The Camry Hybrid's secret weapon was its net 200 horsepower, 22 more than the four-cylinder Camry SE. Again, not exactly thrilling acceleration, but very usable. On the straight the Camry Hybrid picked up speed rapidly. Toyota updated the gas engine part of the Camry Hybrid's power train for the 2012 model year, going to a 2.5-liter Atkinson cycle four cylinder engine. By itself, that gas engine turns out 156 horsepower, with the electric motor bringing total power up to 200.
After my first run in the Camry Hybrid, I went for a second lap. But my efforts to test the EV mode failed, as the result of pushing the EV button was a message on the instrument cluster saying the battery was too depleted. The initial lap had taken its toll. Trying the next best thing, I ran the lap in Eco mode, another push-button option on the Camry Hybrid. Although normally Eco mode would reduce throttle response, my vigorous working of the gas peddle overrode that programming, so there was very little change in performance from normal Drive mode.
The cone course was not a valid test of fuel economy, so I will cite Toyota's EPA numbers for each model. The Camry Hybrid in LE trim gets an impressive 43 mpg city and 39 mpg highway, excellent mileage considering the roominess of the cabin. The XLE trim hybrid is a few mpg worse because of extra weight and accessories putting load on the engine. The four-cylinder Camrys get 25 mpg city and 35 mpg highway, whereas the V-6 models come in at 21 mpg city and 30 mpg highway.

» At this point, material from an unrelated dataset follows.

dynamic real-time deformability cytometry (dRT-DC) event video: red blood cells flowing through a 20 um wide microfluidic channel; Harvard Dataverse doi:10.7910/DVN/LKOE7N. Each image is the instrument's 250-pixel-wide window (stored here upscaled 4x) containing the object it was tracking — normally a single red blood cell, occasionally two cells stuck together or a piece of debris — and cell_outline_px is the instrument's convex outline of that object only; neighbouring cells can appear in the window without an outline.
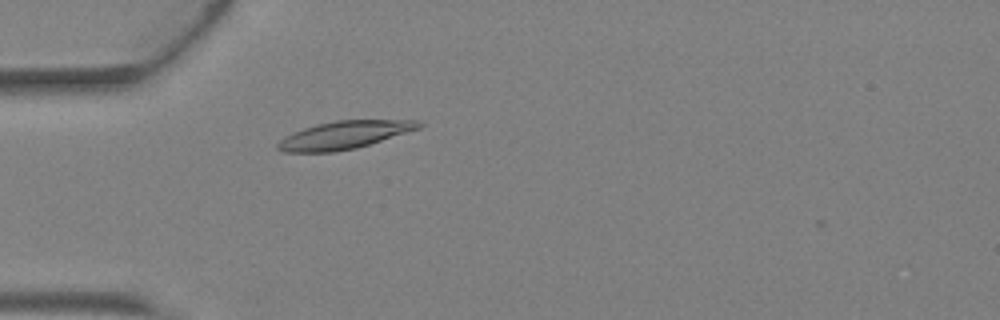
{"species": "Egyptian fruit bat (a non-hibernating species)", "species_latin": "Rousettus aegyptiacus", "temperature_condition": "warm", "stored_images_in_passage": 2, "camera_frame_rate_fps": 3000, "um_per_image_px": 0.085, "animal": {"sex": "female"}, "frame": {"image": 1, "passage_image": 2, "time_ms": 0.333, "image_size_px": [1000, 320], "cell_outline_px": [[424, 124], [420, 128], [356, 148], [332, 152], [284, 152], [276, 148], [276, 144], [280, 140], [304, 128], [316, 124], [336, 120], [416, 120]], "centroid_in_image_um": [29.26, 11.47], "position_along_channel_um": 55.7, "area_um2": 22.54}}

I asked Rick LoFaso, Toyota's corporate marketing manager, why Toyota was not using turbos, similar to competitors in the marketplace. He responded that Toyota had decided to stick with the tried and true V-6 as a way of giving buyers a power option.
Both the four-cylinder and V-6 engines in the Camrys rely on Toyota's variable valve timing technology. While these engines have proven efficient and reliable for many years, Toyota is getting behind the times. Eventually the company will have to come around to direct injection, which other automakers are employing for much greater efficiencies. Some of Toyota's resistance to change has to do with the cost of more-expensive technologies.
For pricing of the four-cylinder Camry, Toyota offers a very low trim L model for $21,995; the LE model, which begins to have some reasonable tech content, costs $22,500. The better news is that the sport-oriented SE model, which can be had with navigation, only runs $500 more than the LE, at $23,000. The high-trim XLE model runs $24,725. The base Camry Hybrid LE runs $25,900, with the XLE model going for $27,400.
The highest priced Camry is the V-6 XLE, at $29,845. Although this one would come with many standard features, expect a few options to push the price just over $30,000.